В своей работе он показал, как его новая концепция работает на практике. Знаменский вычислил молекулярные рефракции для 700 минеральных соединений и атомные рефракции для элементов, для которых они еще не были установлены. Полученные результаты подтвердили, что молекулярные рефракции обладают аддитивностью для индивидуальных веществ. При этом атомные рефракции не зависят от положения элемента в периодической системе, а только от номера группы или периода. Ученый наглядно продемонстрировал для многих классов соединений, каким образом данные величины позволяют нам разобраться в вопросах изучения внутренней архитектуры кристаллов, предсказать, «как одиночные молекулы связываются между собой при образовании кристаллических агрегатов». В дополнение к основному материалу Знаменский предложил новую систему единиц измерения рефракции, позволяющую выражать их целочисленно. Гениальность подхода Знаменского к расшифровке структур состоит в чрезвычайной его простоте, что важно для повседневного рутинного анализа кристаллических структур, причем не только минералов.
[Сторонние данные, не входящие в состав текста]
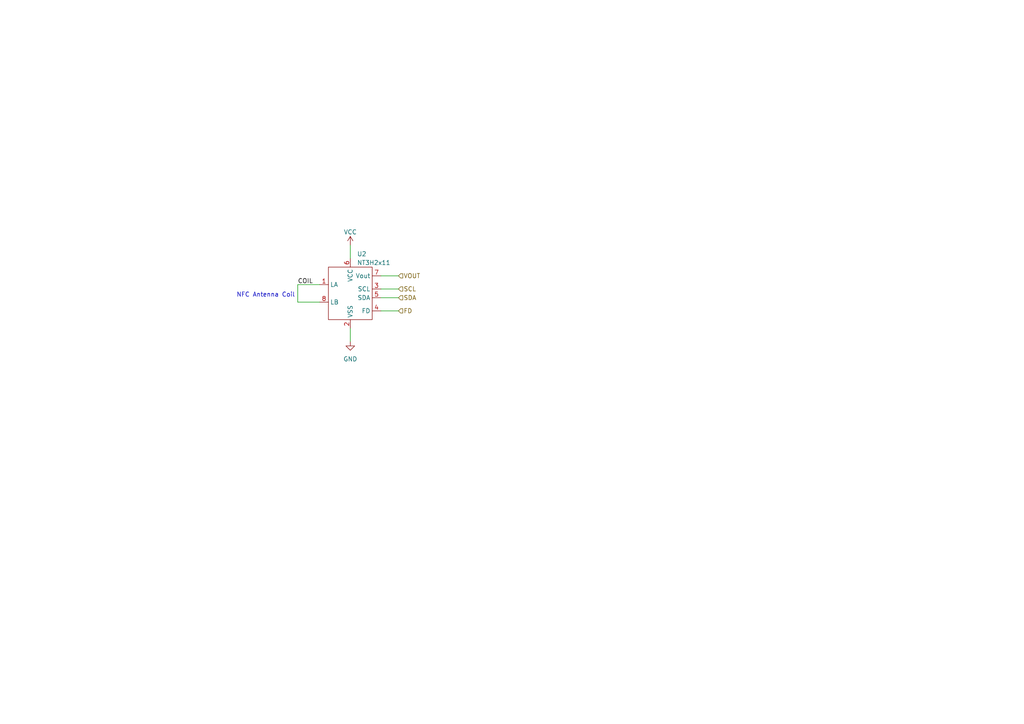
<source format=kicad_sch>
(kicad_sch (version 20230121) (generator eeschema)

  (uuid d892c455-fb97-4fd3-acce-bef87024521f)

  (paper "A4")

  (title_block
    (title "NFC NTAG I2C tag")
    (date "2023-05-07")
    (rev "1.0")
    (comment 1 "CC-BY-SA")
  )

  


  (wire (pts (xy 110.49 90.17) (xy 115.57 90.17))
    (stroke (width 0) (type default))
    (uuid 0262b739-5dca-4be7-a9e9-d0d68735add2)
  )
  (wire (pts (xy 86.36 82.55) (xy 86.36 87.63))
    (stroke (width 0) (type default))
    (uuid 15b42b9a-1b9b-4421-936d-e950126fa3ea)
  )
  (wire (pts (xy 110.49 86.36) (xy 115.57 86.36))
    (stroke (width 0) (type default))
    (uuid 2027703e-fb05-4306-b12a-321bf9776980)
  )
  (wire (pts (xy 101.6 95.25) (xy 101.6 99.06))
    (stroke (width 0) (type default))
    (uuid 53c0742d-e6fa-41df-8db6-71ec114b6974)
  )
  (wire (pts (xy 86.36 87.63) (xy 92.71 87.63))
    (stroke (width 0) (type default))
    (uuid 57fa2c14-cb38-44eb-97eb-0af265d726d0)
  )
  (wire (pts (xy 92.71 82.55) (xy 86.36 82.55))
    (stroke (width 0) (type default))
    (uuid 9de94211-7af2-472b-b0e3-e5351b8b152e)
  )
  (wire (pts (xy 101.6 71.12) (xy 101.6 74.93))
    (stroke (width 0) (type default))
    (uuid c7c7d856-8942-44dd-b769-b85bc356cb0c)
  )
  (wire (pts (xy 110.49 80.01) (xy 115.57 80.01))
    (stroke (width 0) (type default))
    (uuid fbf6cea7-75d0-47a9-b1c5-368851651cce)
  )
  (wire (pts (xy 110.49 83.82) (xy 115.57 83.82))
    (stroke (width 0) (type default))
    (uuid fea30532-1e5a-4f22-9923-16a4220e35b2)
  )

  (text "NFC Antenna Coil" (at 68.58 86.36 0)
    (effects (font (size 1.27 1.27)) (justify left bottom))
    (uuid f2b3dc17-381e-4d06-8e0a-d2ebcc24a7f5)
  )

  (label "COIL" (at 86.36 82.55 0) (fields_autoplaced)
    (effects (font (size 1.27 1.27)) (justify left bottom))
    (uuid 13db5284-46dc-496b-9c6e-6043c5836ae5)
  )

  (hierarchical_label "FD" (shape input) (at 115.57 90.17 0) (fields_autoplaced)
    (effects (font (size 1.27 1.27)) (justify left))
    (uuid 2448b3dc-841a-4f0b-bf55-01299c6f5a80)
  )
  (hierarchical_label "SDA" (shape input) (at 115.57 86.36 0) (fields_autoplaced)
    (effects (font (size 1.27 1.27)) (justify left))
    (uuid 387b3067-ea0b-4f35-97ff-db8067fe7172)
  )
  (hierarchical_label "SCL" (shape input) (at 115.57 83.82 0) (fields_autoplaced)
    (effects (font (size 1.27 1.27)) (justify left))
    (uuid 9cd2ee07-4de4-4ea5-b9c4-5b20fa50504c)
  )
  (hierarchical_label "VOUT" (shape input) (at 115.57 80.01 0) (fields_autoplaced)
    (effects (font (size 1.27 1.27)) (justify left))
    (uuid f4016886-9337-49bb-bf0a-10282e64f6c6)
  )

  (symbol (lib_id "power:GND") (at 101.6 99.06 0) (unit 1)
    (in_bom yes) (on_board yes) (dnp no) (fields_autoplaced)
    (uuid 2885fc1b-9a97-48d2-9765-85d79e6eec44)
    (property "Reference" "#PWR02" (at 101.6 105.41 0)
      (effects (font (size 1.27 1.27)) hide)
    )
    (property "Value" "GND" (at 101.6 104.14 0)
      (effects (font (size 1.27 1.27)))
    )
    (property "Footprint" "" (at 101.6 99.06 0)
      (effects (font (size 1.27 1.27)) hide)
    )
    (property "Datasheet" "" (at 101.6 99.06 0)
      (effects (font (size 1.27 1.27)) hide)
    )
    (pin "1" (uuid 1153a784-83d1-4c68-8db3-0db205b711cd))
    (instances
      (project "nfc_reader"
        (path "/01149b17-33ef-4823-97dd-2a81938478fb/dcc1f91b-33ec-4f9d-b582-080400b05bca"
          (reference "#PWR02") (unit 1)
        )
      )
    )
  )

  (symbol (lib_id "power:VCC") (at 101.6 71.12 0) (unit 1)
    (in_bom yes) (on_board yes) (dnp no) (fields_autoplaced)
    (uuid 3ae62cda-d4cb-49ef-9ef8-4d7201c50a82)
    (property "Reference" "#PWR01" (at 101.6 74.93 0)
      (effects (font (size 1.27 1.27)) hide)
    )
    (property "Value" "VCC" (at 101.6 67.31 0)
      (effects (font (size 1.27 1.27)))
    )
    (property "Footprint" "" (at 101.6 71.12 0)
      (effects (font (size 1.27 1.27)) hide)
    )
    (property "Datasheet" "" (at 101.6 71.12 0)
      (effects (font (size 1.27 1.27)) hide)
    )
    (pin "1" (uuid 78bdbbee-31f1-4dc7-8a20-0f3520f1ce88))
    (instances
      (project "nfc_reader"
        (path "/01149b17-33ef-4823-97dd-2a81938478fb/dcc1f91b-33ec-4f9d-b582-080400b05bca"
          (reference "#PWR01") (unit 1)
        )
      )
    )
  )

  (symbol (lib_id "NFC:NT3H2x11") (at 101.6 85.09 0) (unit 1)
    (in_bom yes) (on_board yes) (dnp no) (fields_autoplaced)
    (uuid 895730a0-7001-41a9-a9a5-7f1346c17678)
    (property "Reference" "U2" (at 103.5559 73.66 0)
      (effects (font (size 1.27 1.27)) (justify left))
    )
    (property "Value" "NT3H2x11" (at 103.5559 76.2 0)
      (effects (font (size 1.27 1.27)) (justify left))
    )
    (property "Footprint" "Package_SO:TSSOP-8_3x3mm_P0.65mm" (at 101.6 85.09 0)
      (effects (font (size 1.27 1.27)) hide)
    )
    (property "Datasheet" "https://www.nxp.com/docs/en/data-sheet/NT3H2111_2211.pdf" (at 101.6 85.09 0)
      (effects (font (size 1.27 1.27)) hide)
    )
    (pin "1" (uuid fafac176-5d02-46de-a2e5-47de00c4f9d7))
    (pin "2" (uuid dadd377f-5893-472e-a732-f6a4b1b0838e))
    (pin "3" (uuid 59b332ee-1c6f-4733-b483-aa7b5852902b))
    (pin "4" (uuid b8c07ddd-b01f-4f21-9fb1-06ab7c8bc6f3))
    (pin "5" (uuid 5dd1a2ef-af30-4079-b3fe-8f57ecd6c723))
    (pin "6" (uuid 59a6f3e7-b1c1-4ab0-a784-aecb2aac56f1))
    (pin "7" (uuid a103235f-97f5-4386-b7f6-61a8a25ed25e))
    (pin "8" (uuid 0594df69-6296-4eda-b284-424eefe438f9))
    (instances
      (project "nfc_reader"
        (path "/01149b17-33ef-4823-97dd-2a81938478fb/dcc1f91b-33ec-4f9d-b582-080400b05bca"
          (reference "U2") (unit 1)
        )
      )
    )
  )
)

</source>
Но все попытки издать книгу по рефракции минералов на немецком языке не увенчались успехом. К счастью, Знаменскому удалось установить связь с мюнхенским отделением Фонда имени Льва Толстого, который оказывал помощь ученым по переезду в США, и у него появилась надежда перебраться за океан. В конце концов это произошло: в 1952 году при поддержке технического директора завода Superchrome Engineering Company в Лос-Анджелесе Николая Троицкого, выступившего в качестве поручителя, семья Знаменского эмигрировала в США, а самого ученого даже пригласили работать на этот завод в качестве химика. В это же время он стал членом Русского инженерного общества в Лос-Анджелесе. Вроде бы жизнь начала налаживаться, однако на заводе ученый проработал всего полгода и был уволен в связи со сменой дирекции. После этого ему лишь изредка удавалось устроиться на временные низкооплачиваемые работы. Его попытки установить отношения с американской академической средой приносили плоды крайне медленно. Первые положительные отклики Знаменский получил только в 1955 году, накануне смерти…
Его похоронили на кладбище в центре Голливуда, а о его идеях надолго забыли. К счастью, не навсегда: применение этих идей, раздвигающих границы в описании кристаллического состояния, в современной кристаллографии выглядит многообещающим.